20th Century Fox plays no tricks on The Sitter, giving the film a lossless DTS-HD Master Audio 5.1 surround track that- -for a comedy--gets pretty damn energetic at times. We're not talking action-movie levels of ear-massaging, multi-channel- engaging audio, but this mix makes the most of its 5.1 presentation and even kicks out some serious bass when necessary. You can expect clear, forceful sound from the front speakers, while the rears offer occasional ambience--street sounds, bar chatter, etc.--and a few great directional effects, like when Karl's van overturns during the car chase. When the jewelry storefront blows up, thanks to Rodrigo's M-80, the exploding glass also cascades nicely through the soundfield. The mostly hip- hop soundtrack bumps as it should, with pulsing LFE-channel accompaniment and clean highs. Dialogue is always well-balanced and easily understood. The disc also includes an English descriptive audio track, Spanish and French Dolby Digital 5.1 dubs, and optional English SDH and Spanish subtitles


The Sitter Blu-ray Movie, Special Features and Extras  2.5 of 5

  • Deleted/Alternate/Extended Scenes (1080p, 25:54): Ten deleted/extended/different scenes, including an alternate ending that has Karl and Noah fighting on a carousel.
  • Gag Reel (1080p, 2:37): There might be more big laughs here than in the entire film.
  • Sits-N-Giggles (1080p, 3:09): A montage of improvised lines.
  • For Your Consideration (1080p, 1:01): Blake beat-boxing. Badly. And that's about it.
  • The Making of The Sitter (1080p, 15:23): A decent behind-the-scenes piece, with on-set footage and interviews with the actors.
  • Jonah the Producer (1080p, 4:59): A joke piece with Jonah assisting with the kid actors' tutoring and hanging out with their parents.
  • Theatrical Trailer (1080p, 2:11)
  • Sneak Peeks (1080p, 7:07): Trailers for The Three Stooges, This Means War, Immortals, and Wilfred.
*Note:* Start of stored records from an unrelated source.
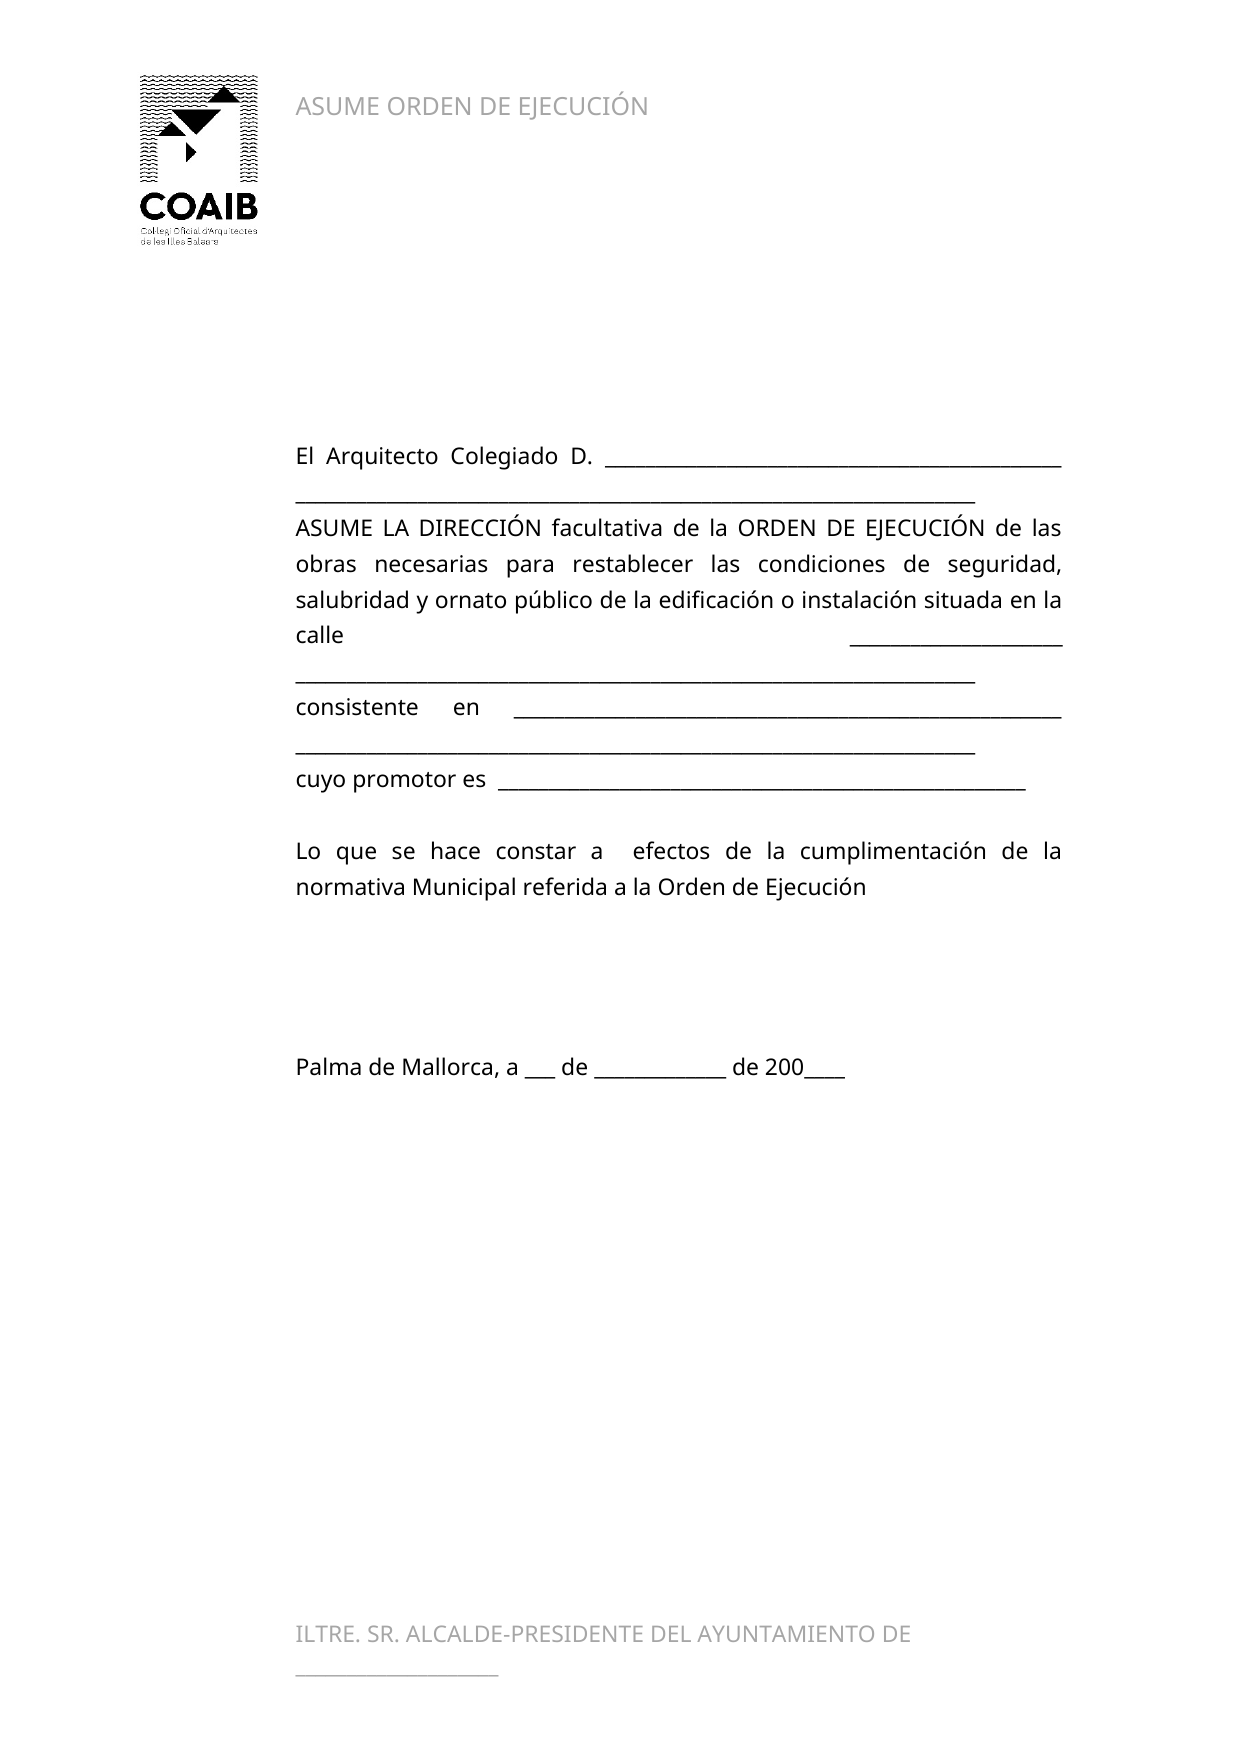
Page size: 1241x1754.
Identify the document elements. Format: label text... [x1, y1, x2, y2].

text consistente en ______________________________________________________ ___________________________________________________________________ [295, 691, 1063, 758]
text El Arquitecto Colegiado D. _____________________________________________ ___________________________________________________________________ [295, 440, 1063, 507]
text Lo que se hace constar a efectos de la cumplimentación de la normativa Municipal referida a la Orden de Ejecución [295, 835, 1063, 902]
picture [120, 56, 277, 264]
text cuyo promotor es ____________________________________________________ [295, 763, 1063, 794]
text Palma de Mallorca, a ___ de _____________ de 200____ [295, 1051, 1063, 1082]
text ASUME LA DIRECCIÓN facultativa de la ORDEN DE EJECUCIÓN de las obras necesarias para restablecer las condiciones de seguridad, salubridad y ornato público de la edificación o instalación situada en la calle _____________________ ___________________________________________________________________ [295, 512, 1063, 687]
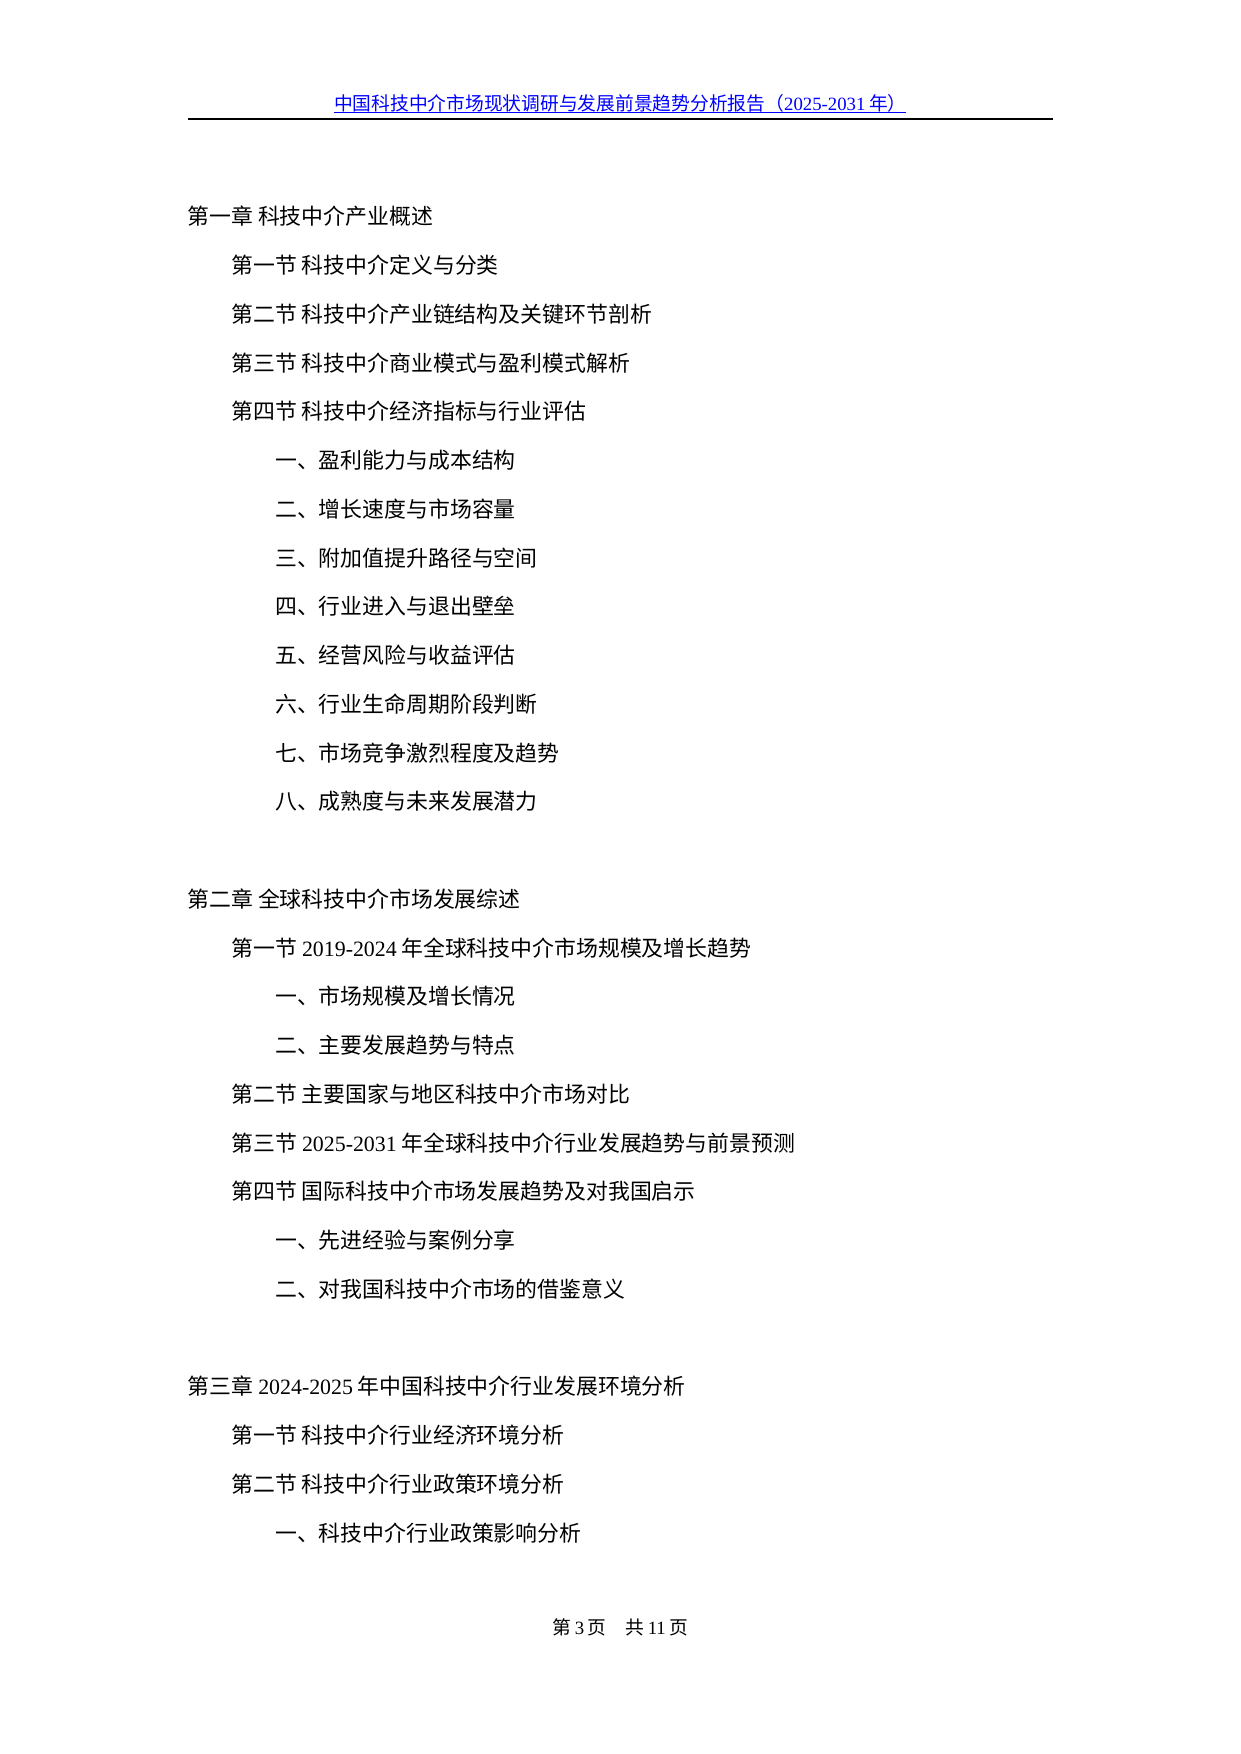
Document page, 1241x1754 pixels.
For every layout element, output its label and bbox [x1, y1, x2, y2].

text [187, 150, 1053, 1548]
The Sitter Blu-ray Movie, Overall Score and Recommendation  2.5 of 5

It's the age-old gotcha--if you've seen the trailer for The Sitter, you've seen almost all of the film's laugh-out-loud- worthy moments. As a whole, the movie just doesn't work well; most of the jokes don't land right, and the ones that do are few and far between. I can excuse Jonah Hill--he gets a pass for the damn fine job he did in Moneyball--but I'm shaking my head slowly at director David Gordon Green, who's been squandering the promise of his early career. Seriously, go back and watch George Washington and then watch The Sitter. It's hard to believe they were both made by the same guy. Anyway, The Sitter looks and sounds great on Blu-ray, and comes with a decent selection of bonus features, but I can't recommend this one as anything more than a rental.